PROVIDED MATERIAL —
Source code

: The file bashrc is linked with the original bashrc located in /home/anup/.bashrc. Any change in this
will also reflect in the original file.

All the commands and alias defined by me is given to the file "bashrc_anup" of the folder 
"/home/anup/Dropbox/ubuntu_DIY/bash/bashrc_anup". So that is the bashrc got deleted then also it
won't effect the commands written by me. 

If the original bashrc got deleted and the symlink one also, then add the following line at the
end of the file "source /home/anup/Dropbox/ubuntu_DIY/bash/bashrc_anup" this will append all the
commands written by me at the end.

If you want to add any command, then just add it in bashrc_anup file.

TO DO —
Could you retype the listing word for word, from its first line through the line containing "commands written by me at the end.", with both of those lines included?

ANSWER —
Source code

: The file bashrc is linked with the original bashrc located in /home/anup/.bashrc. Any change in this
will also reflect in the original file.

All the commands and alias defined by me is given to the file "bashrc_anup" of the folder 
"/home/anup/Dropbox/ubuntu_DIY/bash/bashrc_anup". So that is the bashrc got deleted then also it
won't effect the commands written by me. 

If the original bashrc got deleted and the symlink one also, then add the following line at the
end of the file "source /home/anup/Dropbox/ubuntu_DIY/bash/bashrc_anup" this will append all the
commands written by me at the end.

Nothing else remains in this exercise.